The repolarization process offers valuable knowledge as a marker of arrhythmia in cardiac electrophysiology within the context of the probability of developing arrhythmia. QT range is significant in this regard in the 12-lead ECG. The QT interval is predominantly defined by the repolarization duration that refers to the JT interval. Thus, as a more acceptable indicator of ventricular repolarization than the QT, the JT interval has been suggested (13). In addition, through the analysis of the JT instead of the QT interval, the probability of incident cardiovascular episodes was better estimated (14,15). In addition to the value of QT and JT intervals, useful parameters in terms of sensitivity to ventricular arrhythmias are Tp-e measurements, which are the predictors of ventricular arrhythmias, and their interaction with QT and JT distances (16-18). Cardiac screening should be carried out in younger patients with palpitations, chest pressure, and difficulty of breathing, by considering chest radiographs (19). Based on disorders like anxiety and panic attacks, the symptoms of these patients are normally dismissed by cardiologists. Furthermore, panic disorder patients demonstrated even greater ventricular repolarization parameters than healthy controls (20). Nevertheless, as our research indicates, these patients should bear in mind that, as they appear to have ventricular arrhythmias, supervision should be continued for more than 24 hours.

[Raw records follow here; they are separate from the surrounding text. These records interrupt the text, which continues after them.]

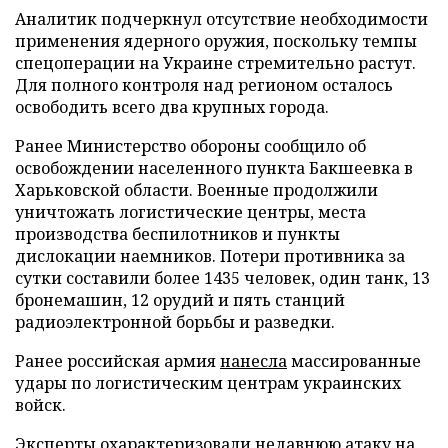
Аналитик подчеркнул отсутствие необходимости
применения ядерного оружия, поскольку темпы
спецоперации на Украине стремительно растут.
Для полного контроля над регионом осталось
освободить всего два крупных города.
Ранее Министерство обороны сообщило об
освобождении населенного пункта Бакшеевка в
Харьковской области. Военные продолжили
уничтожать логистические центры, места
производства беспилотников и пункты
дислокации наемников. Потери противника за
сутки составили более 1435 человек, один танк, 13
бронемашин, 12 орудий и пять станций
радиоэлектронной борьбы и разведки.
Ранее российская армия
нанесла
массированные
удары по логистическим центрам украинских
войск.
Эксперты
охарактеризовали
недавнюю атаку на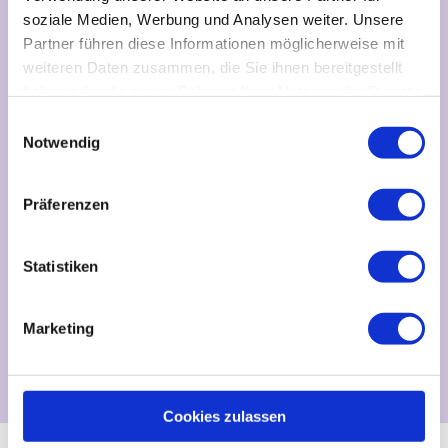
soziale Medien, Werbung und Analysen weiter. Unsere
Partner führen diese Informationen möglicherweise mit
weiteren Daten zusammen, die Sie ihnen bereitgestellt
haben oder die sie im Rahmen Ihrer Nutzung der Dienste
gesammelt haben.
E
Notwendig
i
n
w
Präferenzen
i
l
l
Statistiken
i
g
Marketing
u
n
g
s
Cookies zulassen
a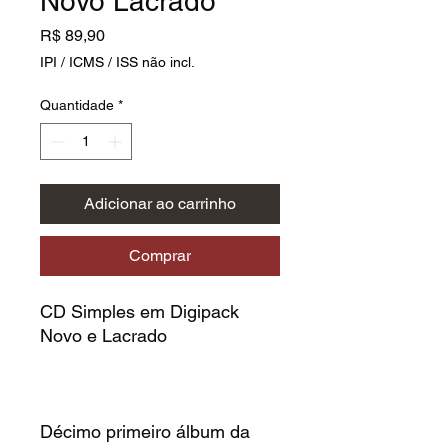
Novo Lacrado
Preço
R$ 89,90
IPI / ICMS / ISS não incl.
Quantidade
*
Adicionar ao carrinho
Comprar
CD Simples em Digipack
Novo e Lacrado
Décimo primeiro álbum da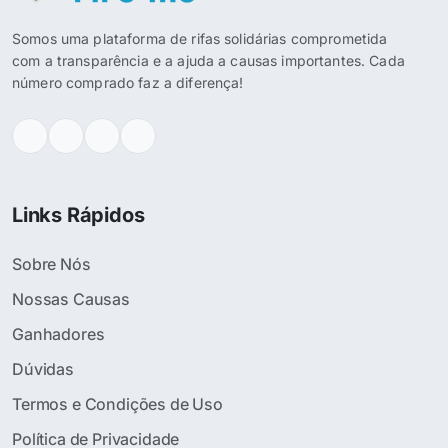
Somos uma plataforma de rifas solidárias comprometida
com a transparência e a ajuda a causas importantes. Cada
número comprado faz a diferença!
Links Rápidos
Sobre Nós
Nossas Causas
Ganhadores
Dúvidas
Termos e Condições de Uso
Política de Privacidade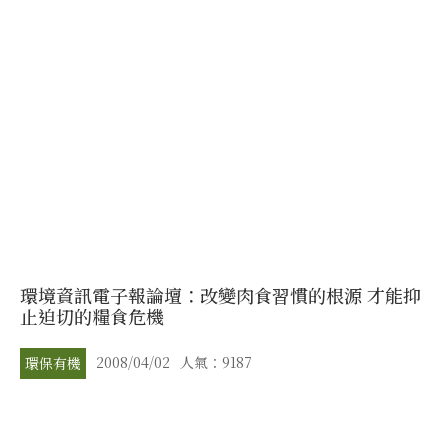
環境資訊電子報論壇：改變肉食習慣的根源 才能抑
止迫切的糧食危機
2008/04/02
人氣：9187
環保有機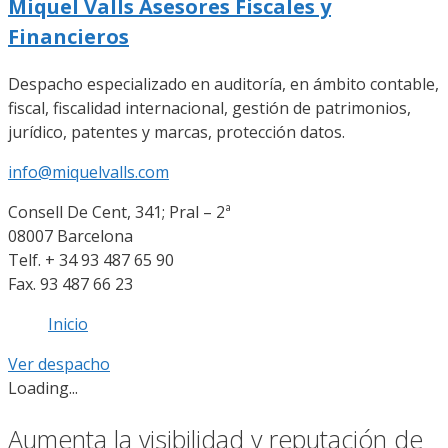
Miquel Valls Asesores Fiscales y
Financieros
Despacho especializado en auditoría, en ámbito contable,
fiscal, fiscalidad internacional, gestión de patrimonios,
jurídico, patentes y marcas, protección datos.
info@miquelvalls.com
Consell De Cent, 341; Pral – 2ª
08007 Barcelona
Telf. + 34 93 487 65 90
Fax. 93 487 66 23
Inicio
Ver despacho
Loading...
Aumenta la visibilidad y reputación de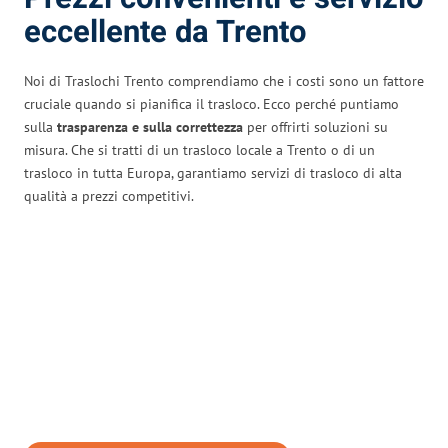
eccellente da Trento
Noi di Traslochi Trento comprendiamo che i costi sono un fattore
cruciale quando si pianifica il trasloco. Ecco perché puntiamo
sulla
trasparenza e sulla correttezza
per offrirti soluzioni su
misura. Che si tratti di un trasloco locale a Trento o di un
trasloco in tutta Europa, garantiamo servizi di trasloco di alta
qualità a prezzi competitivi.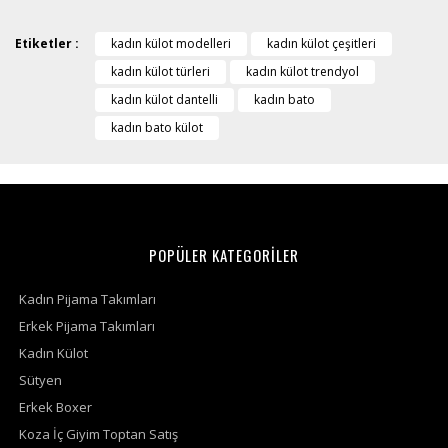
Etiketler :
kadın külot modelleri
kadın külot çeşitleri
kadın külot türleri
kadın külot trendyol
kadın külot dantelli
kadın bato
kadın bato külot
POPÜLER KATEGORİLER
Kadın Pijama Takımları
Erkek Pijama Takımları
Kadın Külot
Sütyen
Erkek Boxer
Koza İç Giyim Toptan Satış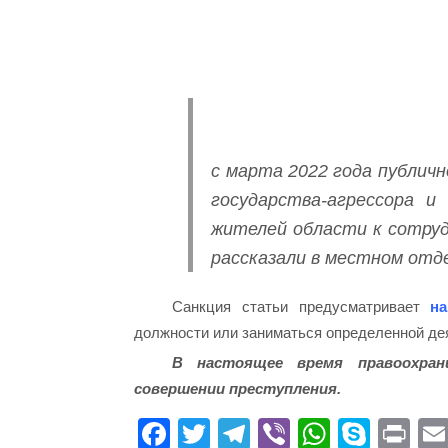
с марта 2022 года публичн
государства-агрессора и
жителей области к сотруд
рассказали в местном отд
Санкция статьи предусматривает
на
должности или заниматься определенной дея
В настоящее время правоохран
совершении преступления.
Fa
T
Te
Vi
W
S
Pr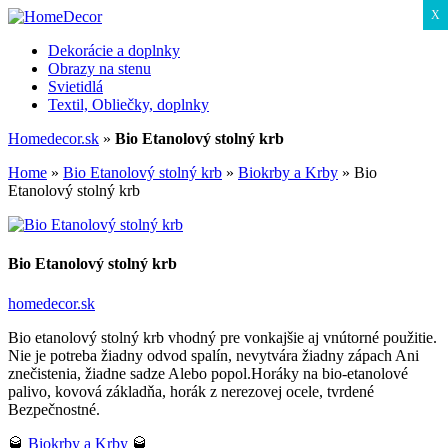
X
Dekorácie a doplnky
Obrazy na stenu
Svietidlá
Textil, Obliečky, doplnky
Homedecor.sk
»
Bio Etanolový stolný krb
Home
»
Bio Etanolový stolný krb
»
Biokrby a Krby
»
Bio
Etanolový stolný krb
Bio Etanolový stolný krb
homedecor.sk
Bio etanolový stolný krb vhodný pre vonkajšie aj vnútorné použitie.
Nie je potreba žiadny odvod spalín, nevytvára žiadny zápach Ani
znečistenia, žiadne sadze Alebo popol.Horáky na bio-etanolové
palivo, kovová základňa, horák z nerezovej ocele, tvrdené
Bezpečnostné.
🥃
Biokrby a Krby
🥃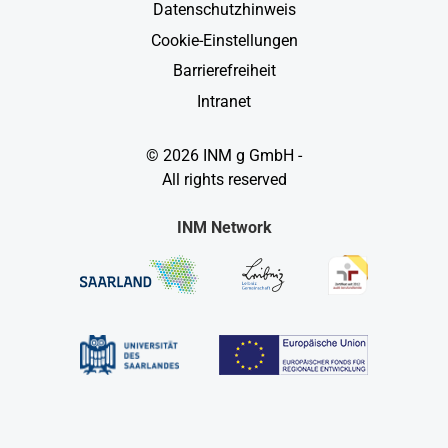
Datenschutzhinweis
Cookie-Einstellungen
Barrierefreiheit
Intranet
© 2026 INM g GmbH -
All rights reserved
INM Network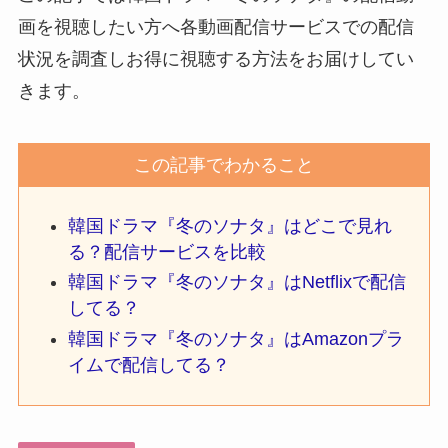
画を視聴したい方へ各動画配信サービスでの配信
状況を調査しお得に視聴する方法をお届けしてい
きます。
この記事でわかること
韓国ドラマ『冬のソナタ』はどこで見れ
る？配信サービスを比較
韓国ドラマ『冬のソナタ』はNetflixで配信
してる？
韓国ドラマ『冬のソナタ』はAmazonプラ
イムで配信してる？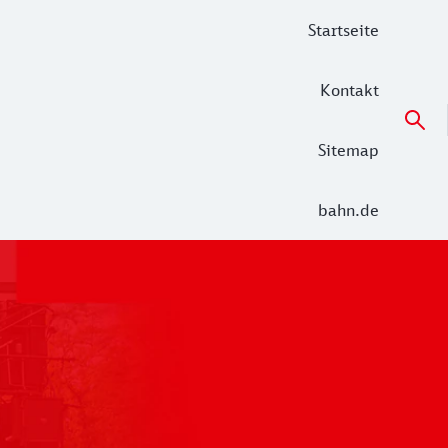
Startseite
Kontakt
Sitemap
bahn.de
 der Alltag in den Netzen Unterelbe (RE 5 Hamburg – Cuxha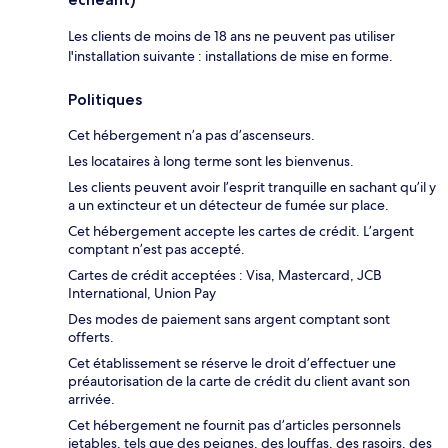
Les clients de moins de 18 ans ne peuvent pas utiliser
l'installation suivante : installations de mise en forme.
Politiques
Cet hébergement n’a pas d’ascenseurs.
Les locataires à long terme sont les bienvenus.
Les clients peuvent avoir l’esprit tranquille en sachant qu’il y
a un extincteur et un détecteur de fumée sur place.
Cet hébergement accepte les cartes de crédit. L’argent
comptant n’est pas accepté.
Cartes de crédit acceptées : Visa, Mastercard, JCB
International, Union Pay
Des modes de paiement sans argent comptant sont
offerts.
Cet établissement se réserve le droit d’effectuer une
préautorisation de la carte de crédit du client avant son
arrivée.
Cet hébergement ne fournit pas d’articles personnels
jetables, tels que des peignes, des louffas, des rasoirs, des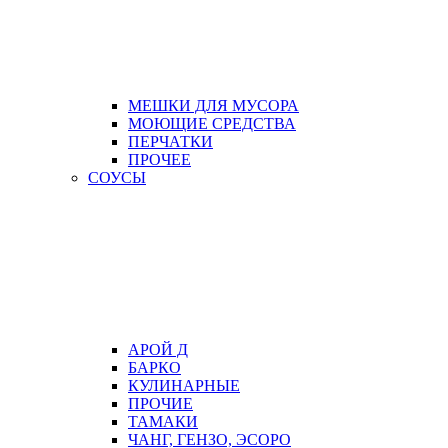
МЕШКИ ДЛЯ МУСОРА
МОЮЩИЕ СРЕДСТВА
ПЕРЧАТКИ
ПРОЧЕЕ
СОУСЫ
АРОЙ Д
БАРКО
КУЛИНАРНЫЕ
ПРОЧИЕ
ТАМАКИ
ЧАНГ, ГЕНЗО, ЭСОРО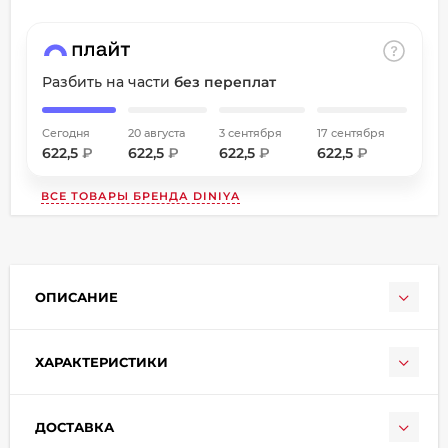
об оплате Плайтом
Разбить на части
без переплат
Остались вопросы?
Сегодня
20 августа
3 сентября
17 сентября
8 800 302-02-51
25
622,5
₽
622,5
₽
622,5
₽
622,5
₽
plait.ru
раз в
ВСЕ ТОВАРЫ БРЕНДА
DINIYA
2 недели
ОПИСАНИЕ
ХАРАКТЕРИСТИКИ
ДОСТАВКА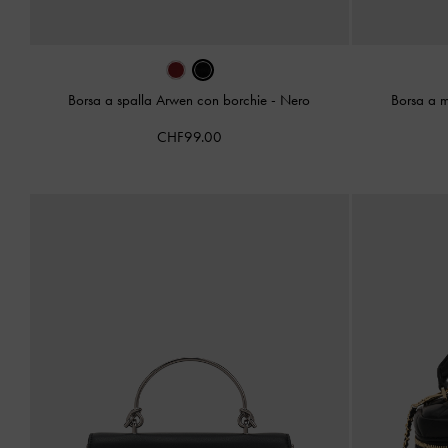
Borsa a spalla Arwen con borchie
-
Nero
Borsa a 
CHF99.00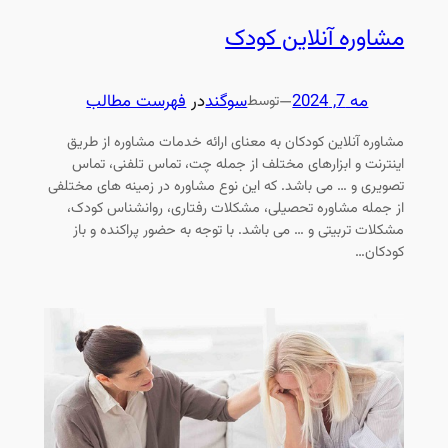
مشاوره آنلاین کودک
مه 7, 2024
—
سوگند
در
فهرست مطالب
توسط
مشاوره آنلاین کودکان به معنای ارائه خدمات مشاوره از طریق
اینترنت و ابزارهای مختلف از جمله چت، تماس تلفنی، تماس
تصویری و … می باشد. که این نوع مشاوره در زمینه های مختلفی
از جمله مشاوره تحصیلی، مشکلات رفتاری، روانشناس کودک،
مشکلات تربیتی و … می باشد. با توجه به حضور پراکنده و باز
کودکان…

This idea is supported by the connection between this condition and chronic fatigue syndrome. Previous studies have identified the association between chronic fatigue syndrome and low output syndrome (21,22). A widespread and complex chronic pain disorder, impacting 1% to 5% of the population, Fibromyalgia (FM) is defined as a chronic systemic pain that lasts for more than 3 months without any apparent organic lesion (23-25). Furthermore, it is known that chronic fatigue syndrome is connected with fibromyalgia, which is one of the leading symptoms of abnormal chest pain. The susceptibility of this group of patients with anxiety and depression to ventricular arrhythmias is also established (26,27).
Study Limitations
A significant drawback is to make manual calculations rather than computer-based calculations for the quantities. For calculating QT values, automated measurement programs have been designed. Nevertheless, there have been still some challenges present with these systems (28). Based on several parameters, especially coronary artery disease and hormones, ventricular repolarization may differ (29). Since we did not get coronary angiography, we did not have adequate evidence to explain this concern. Analyses were conducted on the ECGs of the patients and echocardiography did not support these results.
Conclusion
As in the result of this retrospective study, it should be noted that when any arrhythmias are detected, patients having small hearth syndrome with improved prediction levels of ventricular arrhythmia should be monitored more closely through sequential ECG shots and reconfiguration. With this monitoring, the possibility of hemodynamic dysfunction that can lead to arrhythmia or cardiac arrest that can contribute to death can be reduced. To validate our findings, long term monitoring and extensive prospective investigations are necessary.